Equinor Q1 earnings beat expectations, but Empire Wind risks weigh on outlook

Published 30/04/2025, 08:10
© Reuters

Investing.com -- Equinor (OL:EQNR) on Wednesday reported first-quarter adjusted operating income of $8.65 billion, narrowly beating expectations on strong gas prices and steady operations, though adjusted net income missed consensus amid higher tax charges and weaker trading results in its marketing division.

The Norwegian energy company posted net operating income of $8.87 billion and net income of $2.63 billion. 

Adjusted net income came in at $1.79 billion, below consensus estimates of $2.2 billion, while adjusted earnings per share were $0.66.

Equity production for the quarter totaled 2.12 million barrels of oil equivalent per day, down from 2.16 million a year earlier. 

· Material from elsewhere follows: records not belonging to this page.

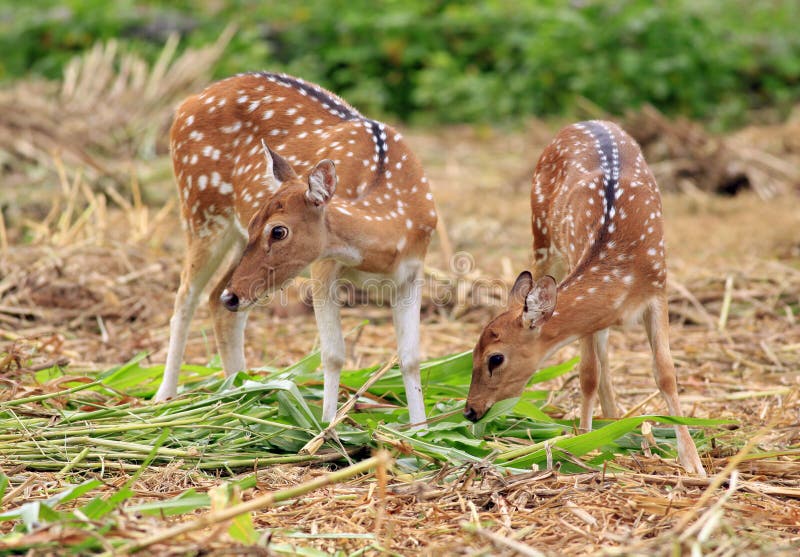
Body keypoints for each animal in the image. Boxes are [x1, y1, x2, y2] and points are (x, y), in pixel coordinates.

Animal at [156, 71, 438, 424]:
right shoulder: (323, 266)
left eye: (278, 230)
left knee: (217, 300)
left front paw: (420, 429)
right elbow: (333, 354)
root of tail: (185, 104)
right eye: (259, 223)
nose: (233, 296)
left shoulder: (412, 273)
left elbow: (410, 358)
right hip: (201, 210)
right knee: (185, 298)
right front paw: (326, 426)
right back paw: (165, 396)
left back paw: (241, 393)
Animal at [462, 120, 708, 474]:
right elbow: (588, 373)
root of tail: (583, 123)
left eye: (495, 358)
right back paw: (609, 424)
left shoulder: (659, 289)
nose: (470, 411)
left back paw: (615, 421)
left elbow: (665, 372)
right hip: (542, 236)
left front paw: (692, 462)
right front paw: (586, 444)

The decrease was primarily attributed to a shutdown at Sleipner B following a fire in late 2024, as well as planned and unplanned maintenance at Hammerfest LNG.

In the United States, output rose year over year due to increased production and higher ownership stakes in onshore gas assets acquired in 2024.

The realized European gas price for the quarter was $14.80 per million British thermal units, while the average liquids price was $70.60 per barrel.

Cash flow from operating activities before tax payments and working capital adjustments was $10.6 billion. 

After paying $3.09 billion in Norwegian petroleum taxes, cash flow from operations stood at $7.39 billion, in line with consensus. 

Equinor’s net debt excluding leases fell to $3.4 billion, resulting in a net debt-to-capital employed ratio of 6.9%, down from 11.9% at the end of the previous quarter.

Organic capital expenditure was $3.02 billion in the quarter, with total capital spending reported at $4.5 billion. Capex guidance for the full year remains unchanged at $13 billion.

Equinor launched production at the Johan Castberg field in the Barents Sea on March 31, a project expected to generate long-term returns. 

The Halten East development in the Norwegian Sea also began production, with estimated recoverable reserves of 100 million barrels of oil equivalent and a one-year payback period.

On the carbon front, Equinor and its partners Shell and TotalEnergies (EPA:TTEF) approved the second phase of the Northern Lights carbon transport and storage project in Norway, increasing injection capacity from 1.5 million to at least 5 million metric tons annually.

Following the end of the quarter, Equinor received a halt-work order from U.S. authorities for its Empire Wind project. 

The company is reviewing legal options, with total exposure estimated between $1.5 billion and $2 billion.

The board declared a cash dividend of $0.37 per share for the quarter. The company maintained its 2025 capital distribution target of $9 billion, including up to $5 billion in share repurchases. 

A second tranche of the buyback program, up to $1.265 billion, is planned to begin following the annual general meeting on May 14. The first tranche, totaling $1.2 billion, was completed in March.

Production guidance and capital expenditure targets for the year remain unchanged. Equinor continues to forecast 4% production growth in 2025 compared to last year, with maintenance expected to temporarily reduce volumes by around 30,000 barrels per day.